Exercise brief:
Beginning with the line that contains "Subscribe now", retype the entries below exactly, ending with the line that contains "necks, Hoodies, Tank". Leave out any pictures.

The data:
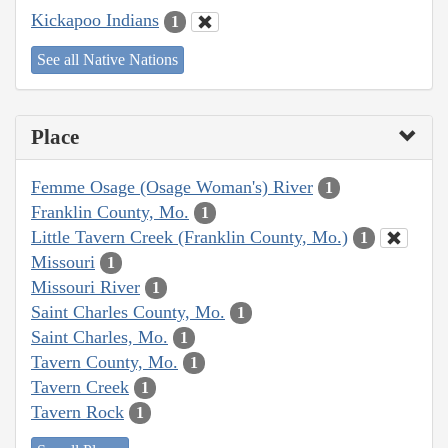
Kickapoo Indians
1
See all Native Nations
Place
Femme Osage (Osage Woman's) River
1
Franklin County, Mo.
1
Little Tavern Creek (Franklin County, Mo.)
1
Missouri
1
Missouri River
1
Saint Charles County, Mo.
1
Saint Charles, Mo.
1
Tavern County, Mo.
1
Tavern Creek
1
Tavern Rock
1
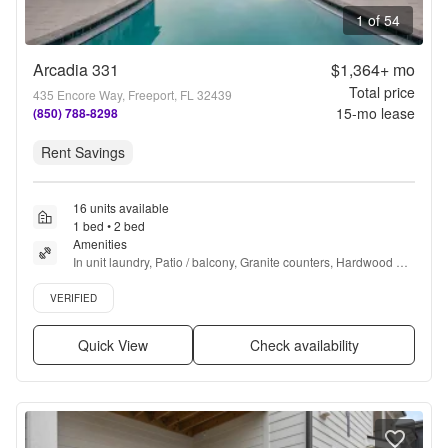
1 of 54
Arcadia 331
$1,364+
mo
Total price
435 Encore Way, Freeport, FL 32439
15
-mo lease
(850) 788-8298
Rent Savings
16 units available
1 bed • 2 bed
Amenities
In unit laundry, Patio / balcony, Granite counters, Hardwood 
floors, Pet friendly, Stainless steel + more
Verified listing
VERIFIED
Quick View
Check availability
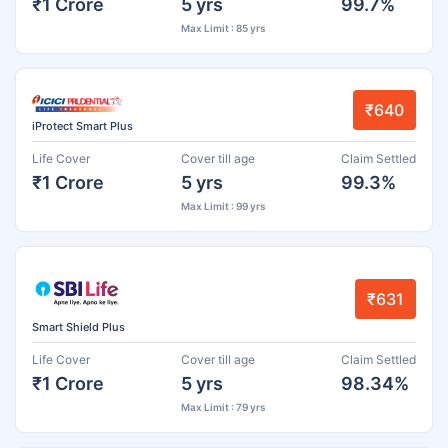
₹1 Crore
5 yrs
99.7%
Max Limit : 85 yrs
₹640
iProtect Smart Plus
Life Cover
Cover till age
Claim Settled
₹1 Crore
5 yrs
99.3%
Max Limit : 99 yrs
₹631
Smart Shield Plus
Life Cover
Cover till age
Claim Settled
₹1 Crore
5 yrs
98.34%
Max Limit : 79 yrs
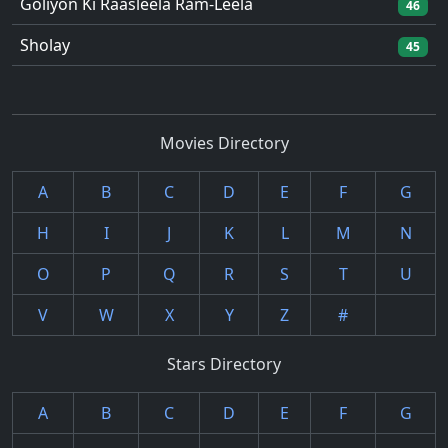
Goliyon Ki Raasleela Ram-Leela
46
Sholay
45
Movies Directory
A
B
C
D
E
F
G
H
I
J
K
L
M
N
O
P
Q
R
S
T
U
V
W
X
Y
Z
#
Stars Directory
A
B
C
D
E
F
G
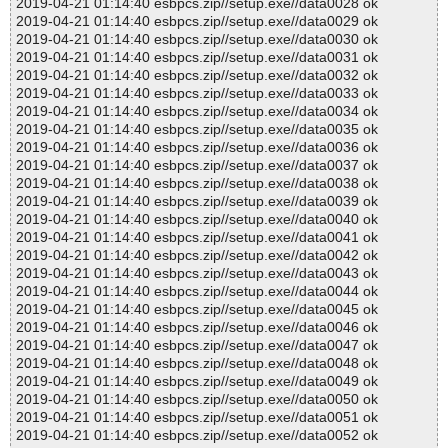
2019-04-21 01:14:40 esbpcs.zip//setup.exe//data0028 ok
2019-04-21 01:14:40 esbpcs.zip//setup.exe//data0029 ok
2019-04-21 01:14:40 esbpcs.zip//setup.exe//data0030 ok
2019-04-21 01:14:40 esbpcs.zip//setup.exe//data0031 ok
2019-04-21 01:14:40 esbpcs.zip//setup.exe//data0032 ok
2019-04-21 01:14:40 esbpcs.zip//setup.exe//data0033 ok
2019-04-21 01:14:40 esbpcs.zip//setup.exe//data0034 ok
2019-04-21 01:14:40 esbpcs.zip//setup.exe//data0035 ok
2019-04-21 01:14:40 esbpcs.zip//setup.exe//data0036 ok
2019-04-21 01:14:40 esbpcs.zip//setup.exe//data0037 ok
2019-04-21 01:14:40 esbpcs.zip//setup.exe//data0038 ok
2019-04-21 01:14:40 esbpcs.zip//setup.exe//data0039 ok
2019-04-21 01:14:40 esbpcs.zip//setup.exe//data0040 ok
2019-04-21 01:14:40 esbpcs.zip//setup.exe//data0041 ok
2019-04-21 01:14:40 esbpcs.zip//setup.exe//data0042 ok
2019-04-21 01:14:40 esbpcs.zip//setup.exe//data0043 ok
2019-04-21 01:14:40 esbpcs.zip//setup.exe//data0044 ok
2019-04-21 01:14:40 esbpcs.zip//setup.exe//data0045 ok
2019-04-21 01:14:40 esbpcs.zip//setup.exe//data0046 ok
2019-04-21 01:14:40 esbpcs.zip//setup.exe//data0047 ok
2019-04-21 01:14:40 esbpcs.zip//setup.exe//data0048 ok
2019-04-21 01:14:40 esbpcs.zip//setup.exe//data0049 ok
2019-04-21 01:14:40 esbpcs.zip//setup.exe//data0050 ok
2019-04-21 01:14:40 esbpcs.zip//setup.exe//data0051 ok
2019-04-21 01:14:40 esbpcs.zip//setup.exe//data0052 ok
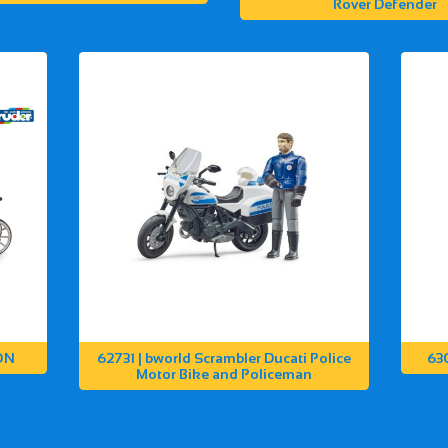
Rover Defender
ON
62731 | bworld Scrambler Ducati Police
63
Motor Bike and Policeman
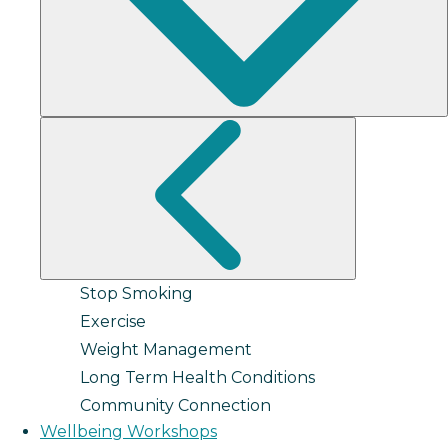
Stop Smoking
Exercise
Weight Management
Long Term Health Conditions
Community Connection
Wellbeing Workshops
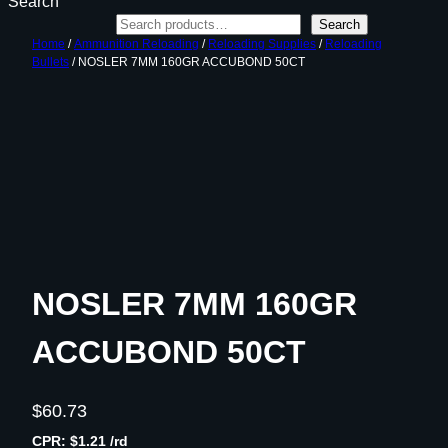
Search
Search
Home
/
Ammunition Reloading
/
Reloading Supplies
/
Reloading
Bullets
/ NOSLER 7MM 160GR ACCUBOND 50CT
NOSLER 7MM 160GR
ACCUBOND 50CT
$
60.73
CPR: $1.21 /rd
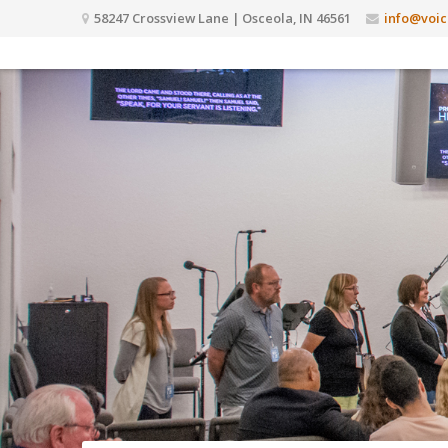
58247 Crossview Lane | Osceola, IN 46561
info@voic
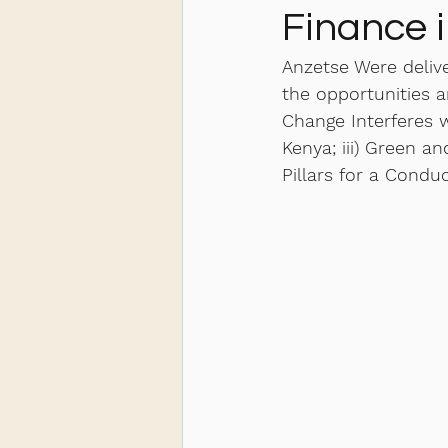
Finance 
Anzetse Were deliv
the opportunities a
Change Interferes 
Kenya; iii) Green a
Pillars for a Condu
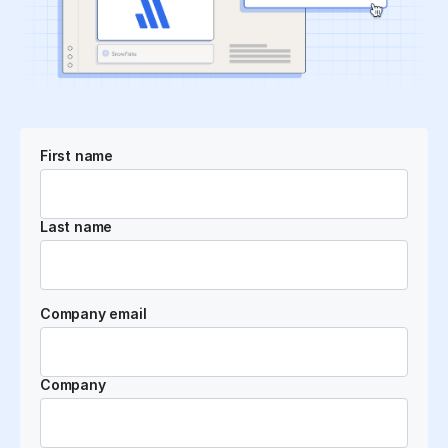
First name
Last name
Company email
Company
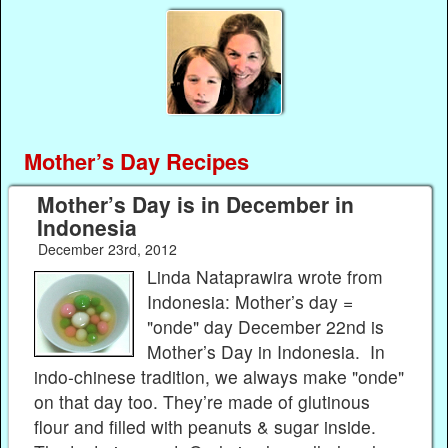
Mother’s Day Recipes
Mother’s Day is in December in
Indonesia
December 23rd, 2012
Linda Nataprawira wrote from
Indonesia: Mother’s day =
"onde" day December 22nd is
Mother’s Day in Indonesia. In
indo-chinese tradition, we always make "onde"
on that day too. They’re made of glutinous
flour and filled with peanuts & sugar inside.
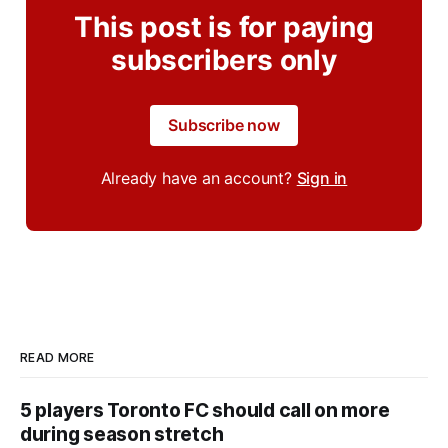
This post is for paying
subscribers only
Subscribe now
Already have an account?
Sign in
READ MORE
5 players Toronto FC should call on more
during season stretch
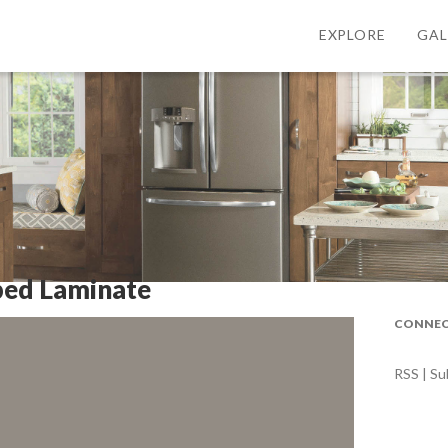
EXPLORE
GAL
ped Laminate
CONNEC
RSS | Su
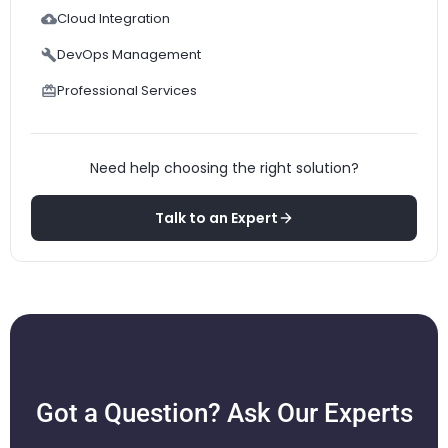
Cloud Integration
DevOps Management
Professional Services
Need help choosing the right solution?
Talk to an Expert
Got a Question? Ask Our Experts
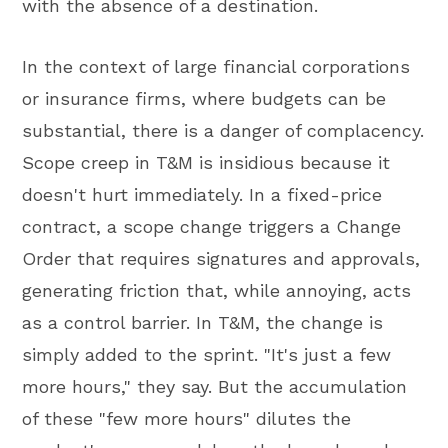
with the absence of a destination.
In the context of large financial corporations
or insurance firms, where budgets can be
substantial, there is a danger of complacency.
Scope creep in T&M is insidious because it
doesn't hurt immediately. In a fixed-price
contract, a scope change triggers a Change
Order that requires signatures and approvals,
generating friction that, while annoying, acts
as a control barrier. In T&M, the change is
simply added to the sprint. "It's just a few
more hours," they say. But the accumulation
of these "few more hours" dilutes the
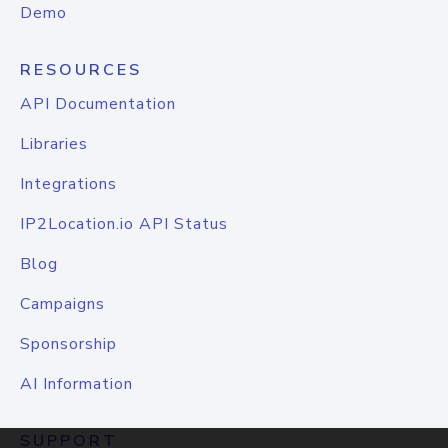
Demo
RESOURCES
API Documentation
Libraries
Integrations
IP2Location.io API Status
Blog
Campaigns
Sponsorship
AI Information
SUPPORT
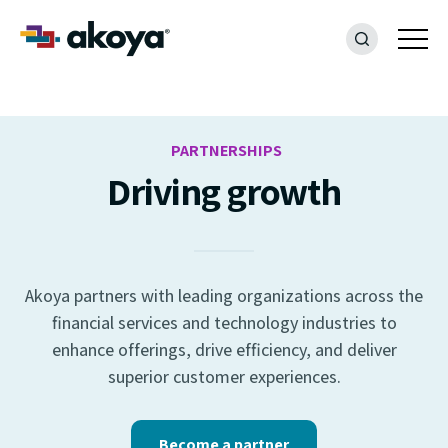
PARTNERSHIPS
Driving growth
Akoya partners with leading organizations across the
financial services and technology industries to
enhance offerings, drive efficiency, and deliver
superior customer experiences.
Become a partner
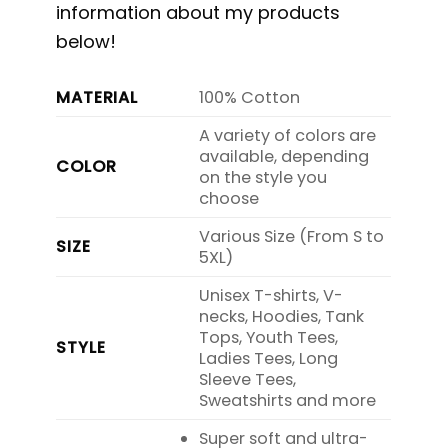
information about my products
below!
MATERIAL
100% Cotton
A variety of colors are
available, depending
COLOR
on the style you
choose
Various Size (From S to
SIZE
5XL)
Unisex T-shirts, V-
necks, Hoodies, Tank
Tops, Youth Tees,
STYLE
Ladies Tees, Long
Sleeve Tees,
Sweatshirts and more
Super soft and ultra-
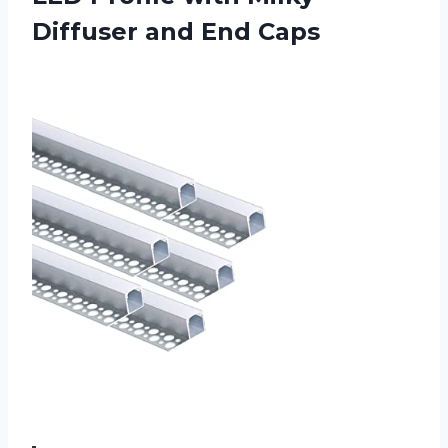
Diffuser and End Caps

Answer for this exercise:
Subscribe now
Already have an account?
Sign in
READ MORE
5 players Toronto FC should call on more
during season stretch
EXPLORE
GAL
ped Laminate
CONNEC
RSS | Su
Cloud Integration
DevOps Management
Professional Services
Need help choosing the right solution?
Talk to an Expert
Got a Question? Ask Our Experts
with the absence of a destination.
In the context of large financial corporations
or insurance firms, where budgets can be
substantial, there is a danger of complacency.
Scope creep in T&M is insidious because it
doesn't hurt immediately. In a fixed-price
contract, a scope change triggers a Change
Order that requires signatures and approvals,
generating friction that, while annoying, acts
as a control barrier. In T&M, the change is
simply added to the sprint. "It's just a few
more hours," they say. But the accumulation
of these "few more hours" dilutes the
Demo
RESOURCES
API Documentation
Libraries
Integrations
IP2Location.io API Status
Blog
Campaigns
Sponsorship
AI Information
SUPPORT
PARTNERSHIPS
Driving growth
Akoya partners with leading organizations across the
financial services and technology industries to
enhance offerings, drive efficiency, and deliver
superior customer experiences.
Become a partner
information about my products
below!
MATERIAL
100% Cotton
A variety of colors are
available, depending
COLOR
on the style you
choose
Various Size (From S to
SIZE
5XL)
Unisex T-shirts, V-
necks, Hoodies, Tank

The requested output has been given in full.